### What the task asks
Among the entries, find the lines with the string "format" and copy them.

### Source data
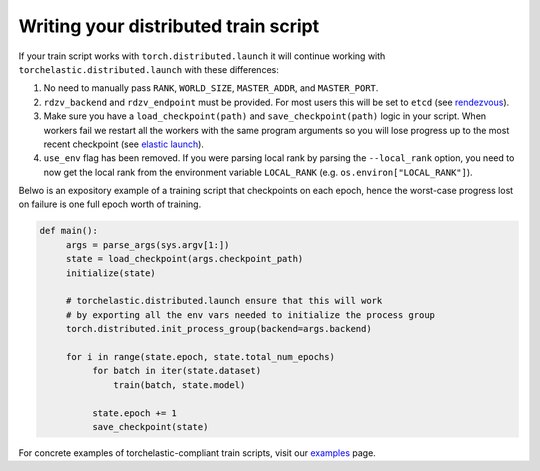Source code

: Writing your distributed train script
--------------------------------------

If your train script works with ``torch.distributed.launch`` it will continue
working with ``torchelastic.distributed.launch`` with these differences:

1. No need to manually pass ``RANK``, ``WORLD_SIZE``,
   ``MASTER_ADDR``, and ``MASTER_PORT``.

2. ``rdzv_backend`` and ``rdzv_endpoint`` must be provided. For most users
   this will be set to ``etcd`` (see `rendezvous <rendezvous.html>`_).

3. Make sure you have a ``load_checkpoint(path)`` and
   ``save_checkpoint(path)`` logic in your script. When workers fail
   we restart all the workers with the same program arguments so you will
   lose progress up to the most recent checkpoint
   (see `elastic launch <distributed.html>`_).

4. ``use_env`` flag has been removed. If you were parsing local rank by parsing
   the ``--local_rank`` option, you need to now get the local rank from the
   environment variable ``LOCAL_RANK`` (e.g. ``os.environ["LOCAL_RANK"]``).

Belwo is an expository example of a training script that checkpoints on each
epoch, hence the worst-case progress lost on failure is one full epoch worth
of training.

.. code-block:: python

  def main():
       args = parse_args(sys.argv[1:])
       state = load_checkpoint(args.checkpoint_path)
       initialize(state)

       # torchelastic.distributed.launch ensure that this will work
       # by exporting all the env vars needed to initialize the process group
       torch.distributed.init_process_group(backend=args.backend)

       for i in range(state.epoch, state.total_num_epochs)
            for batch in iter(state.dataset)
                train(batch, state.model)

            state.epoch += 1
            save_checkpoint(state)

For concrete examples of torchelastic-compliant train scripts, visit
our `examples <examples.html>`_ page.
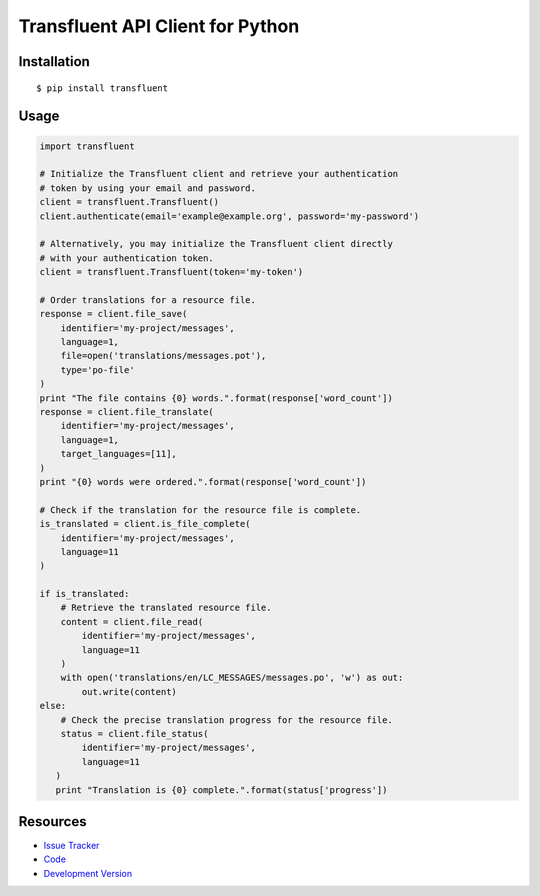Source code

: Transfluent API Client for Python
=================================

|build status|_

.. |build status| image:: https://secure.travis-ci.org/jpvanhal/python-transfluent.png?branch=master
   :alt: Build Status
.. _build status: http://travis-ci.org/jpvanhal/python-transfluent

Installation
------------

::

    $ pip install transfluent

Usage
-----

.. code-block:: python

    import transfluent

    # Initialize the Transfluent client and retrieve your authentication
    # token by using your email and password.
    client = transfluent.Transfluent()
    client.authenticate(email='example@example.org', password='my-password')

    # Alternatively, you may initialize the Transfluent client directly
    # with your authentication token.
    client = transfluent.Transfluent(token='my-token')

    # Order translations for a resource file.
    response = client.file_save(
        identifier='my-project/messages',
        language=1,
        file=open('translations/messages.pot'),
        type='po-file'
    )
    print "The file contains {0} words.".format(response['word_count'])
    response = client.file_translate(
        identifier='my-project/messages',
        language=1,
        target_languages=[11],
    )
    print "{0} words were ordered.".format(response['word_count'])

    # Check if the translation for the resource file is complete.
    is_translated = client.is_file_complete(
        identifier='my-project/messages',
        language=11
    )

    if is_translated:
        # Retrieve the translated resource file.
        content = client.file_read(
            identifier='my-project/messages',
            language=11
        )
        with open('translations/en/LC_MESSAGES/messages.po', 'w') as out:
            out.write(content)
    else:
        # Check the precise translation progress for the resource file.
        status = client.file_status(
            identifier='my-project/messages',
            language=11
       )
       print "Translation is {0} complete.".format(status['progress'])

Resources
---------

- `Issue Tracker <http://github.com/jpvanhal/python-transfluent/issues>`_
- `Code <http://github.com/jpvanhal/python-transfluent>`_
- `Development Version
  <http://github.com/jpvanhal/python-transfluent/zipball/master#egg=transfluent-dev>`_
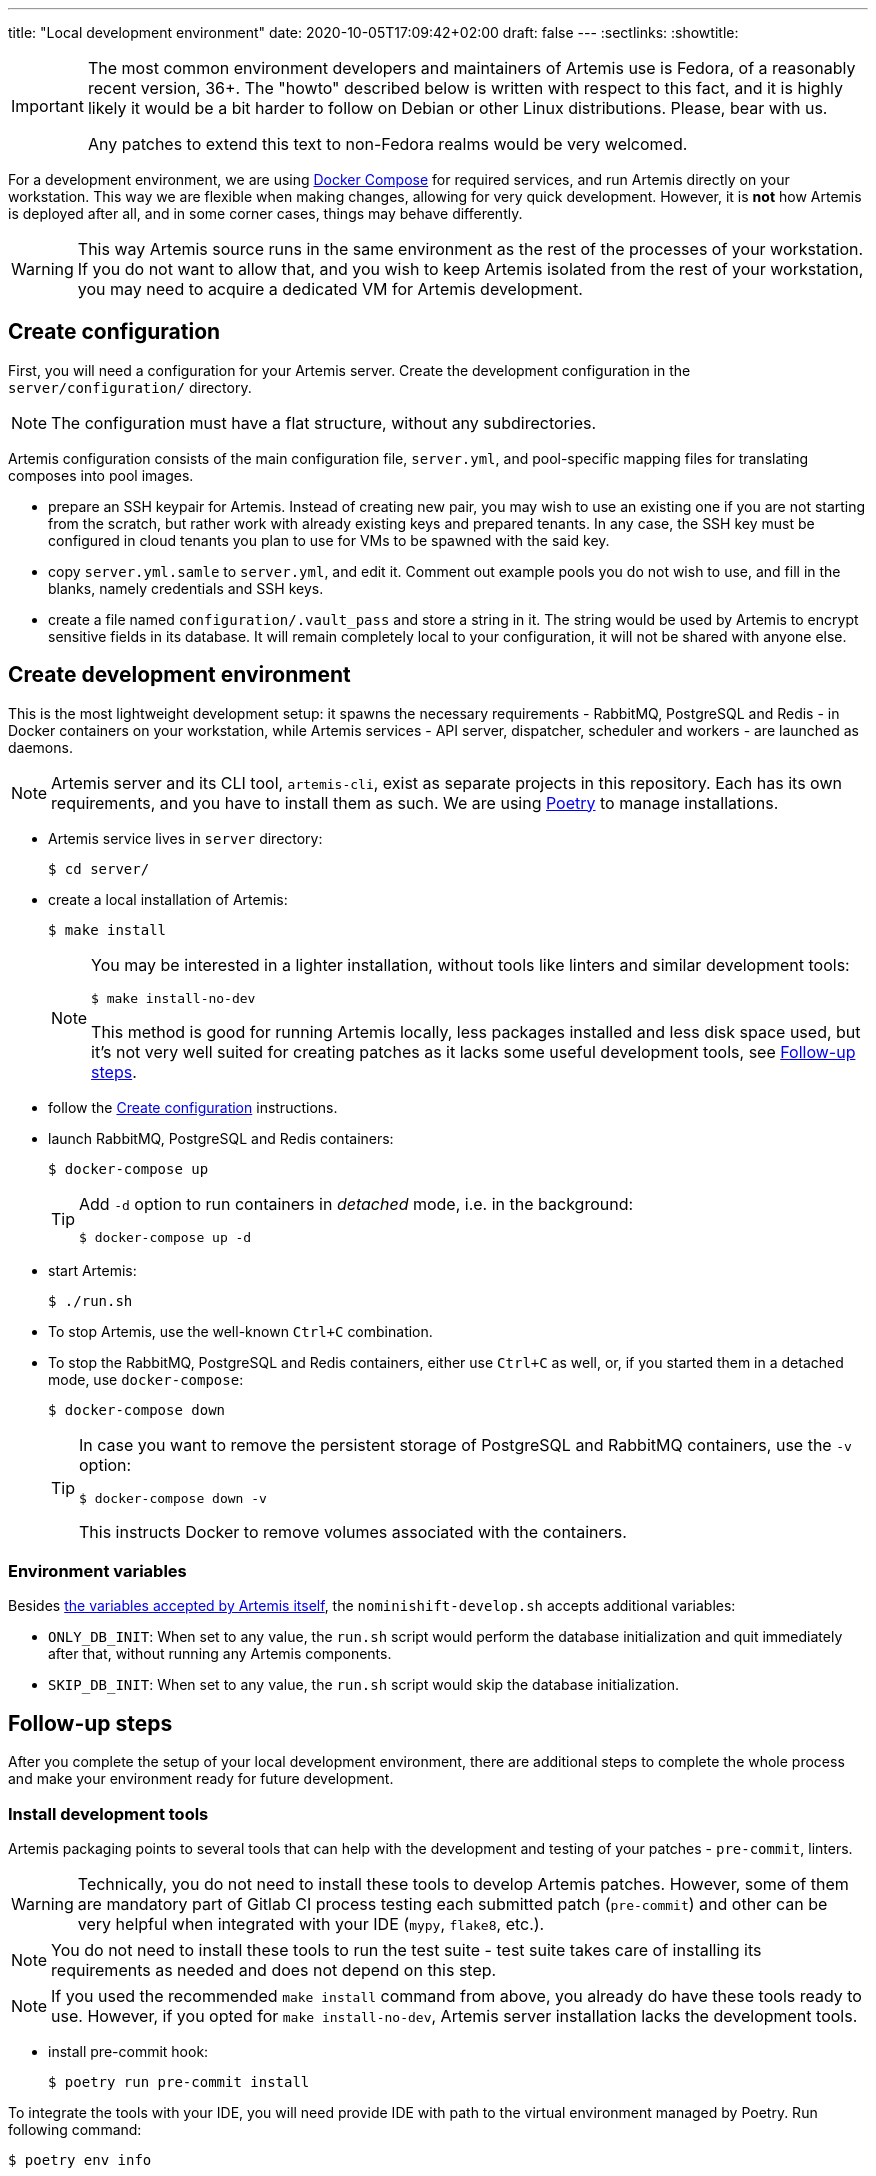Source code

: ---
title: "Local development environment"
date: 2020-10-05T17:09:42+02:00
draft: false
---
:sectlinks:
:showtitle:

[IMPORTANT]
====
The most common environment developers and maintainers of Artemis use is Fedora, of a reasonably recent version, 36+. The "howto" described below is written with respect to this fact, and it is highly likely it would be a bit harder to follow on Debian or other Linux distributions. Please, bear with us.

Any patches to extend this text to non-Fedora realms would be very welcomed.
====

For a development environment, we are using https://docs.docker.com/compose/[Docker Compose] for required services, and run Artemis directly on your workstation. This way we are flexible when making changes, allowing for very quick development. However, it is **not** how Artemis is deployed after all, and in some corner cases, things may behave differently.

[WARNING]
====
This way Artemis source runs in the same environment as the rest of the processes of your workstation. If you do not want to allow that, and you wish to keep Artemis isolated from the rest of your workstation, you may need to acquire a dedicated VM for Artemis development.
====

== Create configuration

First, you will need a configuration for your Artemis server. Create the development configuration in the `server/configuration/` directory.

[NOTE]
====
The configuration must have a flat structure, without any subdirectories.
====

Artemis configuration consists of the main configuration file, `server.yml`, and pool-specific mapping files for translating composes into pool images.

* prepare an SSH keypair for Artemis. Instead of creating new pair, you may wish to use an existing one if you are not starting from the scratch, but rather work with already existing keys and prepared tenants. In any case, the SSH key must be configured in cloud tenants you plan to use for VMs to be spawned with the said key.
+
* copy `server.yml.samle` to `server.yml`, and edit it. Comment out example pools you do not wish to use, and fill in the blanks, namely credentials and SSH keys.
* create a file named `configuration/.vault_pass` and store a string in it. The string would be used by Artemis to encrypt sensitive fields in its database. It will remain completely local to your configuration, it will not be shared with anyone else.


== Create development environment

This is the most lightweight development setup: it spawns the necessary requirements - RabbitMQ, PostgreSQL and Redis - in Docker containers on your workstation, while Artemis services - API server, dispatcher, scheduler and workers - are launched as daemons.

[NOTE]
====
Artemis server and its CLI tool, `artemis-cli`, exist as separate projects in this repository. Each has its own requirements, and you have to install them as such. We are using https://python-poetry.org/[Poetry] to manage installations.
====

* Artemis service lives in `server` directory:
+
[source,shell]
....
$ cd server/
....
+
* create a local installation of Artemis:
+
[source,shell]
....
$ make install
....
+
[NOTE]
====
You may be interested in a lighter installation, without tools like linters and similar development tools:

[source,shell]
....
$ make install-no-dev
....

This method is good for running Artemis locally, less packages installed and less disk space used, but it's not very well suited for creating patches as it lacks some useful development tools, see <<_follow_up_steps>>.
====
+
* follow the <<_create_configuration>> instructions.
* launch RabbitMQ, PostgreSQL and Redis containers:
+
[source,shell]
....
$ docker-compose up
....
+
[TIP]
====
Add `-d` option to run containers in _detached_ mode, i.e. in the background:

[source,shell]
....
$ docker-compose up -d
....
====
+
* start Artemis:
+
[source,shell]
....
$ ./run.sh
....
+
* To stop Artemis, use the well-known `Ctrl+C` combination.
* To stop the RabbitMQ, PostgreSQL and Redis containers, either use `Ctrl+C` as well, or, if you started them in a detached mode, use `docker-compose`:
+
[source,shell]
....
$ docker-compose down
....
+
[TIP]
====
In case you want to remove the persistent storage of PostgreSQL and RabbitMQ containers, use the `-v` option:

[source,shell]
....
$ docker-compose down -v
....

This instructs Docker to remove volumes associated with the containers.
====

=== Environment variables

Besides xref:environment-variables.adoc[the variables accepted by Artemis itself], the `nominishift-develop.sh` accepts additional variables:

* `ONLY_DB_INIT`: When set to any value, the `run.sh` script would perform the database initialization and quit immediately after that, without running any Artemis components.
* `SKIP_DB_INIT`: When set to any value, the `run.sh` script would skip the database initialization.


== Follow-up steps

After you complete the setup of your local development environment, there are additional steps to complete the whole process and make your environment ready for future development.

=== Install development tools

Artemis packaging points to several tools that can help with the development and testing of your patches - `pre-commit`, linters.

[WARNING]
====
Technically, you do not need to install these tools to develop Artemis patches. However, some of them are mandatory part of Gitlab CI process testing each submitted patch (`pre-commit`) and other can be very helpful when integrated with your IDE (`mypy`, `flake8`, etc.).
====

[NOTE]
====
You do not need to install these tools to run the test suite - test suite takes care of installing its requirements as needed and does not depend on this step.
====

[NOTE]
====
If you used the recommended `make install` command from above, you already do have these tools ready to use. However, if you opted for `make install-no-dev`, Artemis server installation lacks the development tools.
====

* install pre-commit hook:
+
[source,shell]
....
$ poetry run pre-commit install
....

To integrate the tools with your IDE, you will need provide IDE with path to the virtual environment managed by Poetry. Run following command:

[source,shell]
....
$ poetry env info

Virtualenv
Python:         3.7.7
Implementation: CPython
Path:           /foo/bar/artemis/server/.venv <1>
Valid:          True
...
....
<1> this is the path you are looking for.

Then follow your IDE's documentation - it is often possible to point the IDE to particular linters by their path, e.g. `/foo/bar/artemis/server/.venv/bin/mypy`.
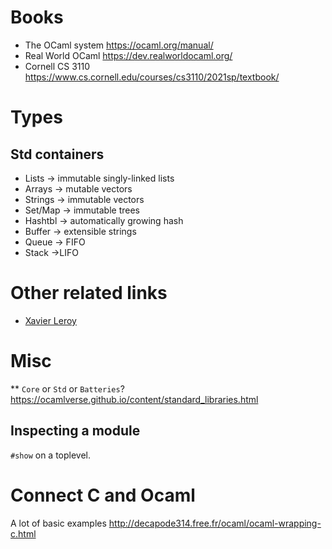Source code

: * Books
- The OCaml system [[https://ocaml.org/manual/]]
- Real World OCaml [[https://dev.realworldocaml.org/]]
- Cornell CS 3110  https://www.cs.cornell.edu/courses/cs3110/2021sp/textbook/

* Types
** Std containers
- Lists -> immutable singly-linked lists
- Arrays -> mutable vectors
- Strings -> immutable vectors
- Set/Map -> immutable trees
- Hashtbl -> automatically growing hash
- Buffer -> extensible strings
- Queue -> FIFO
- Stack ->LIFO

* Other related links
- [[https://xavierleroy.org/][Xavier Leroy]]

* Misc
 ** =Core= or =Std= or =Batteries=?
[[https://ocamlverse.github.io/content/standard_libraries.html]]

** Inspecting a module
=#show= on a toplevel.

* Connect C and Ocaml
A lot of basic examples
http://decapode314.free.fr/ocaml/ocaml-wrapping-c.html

### Response to the task
    print "The file contains {0} words.".format(response['word_count'])
    print "{0} words were ordered.".format(response['word_count'])
       print "Translation is {0} complete.".format(status['progress'])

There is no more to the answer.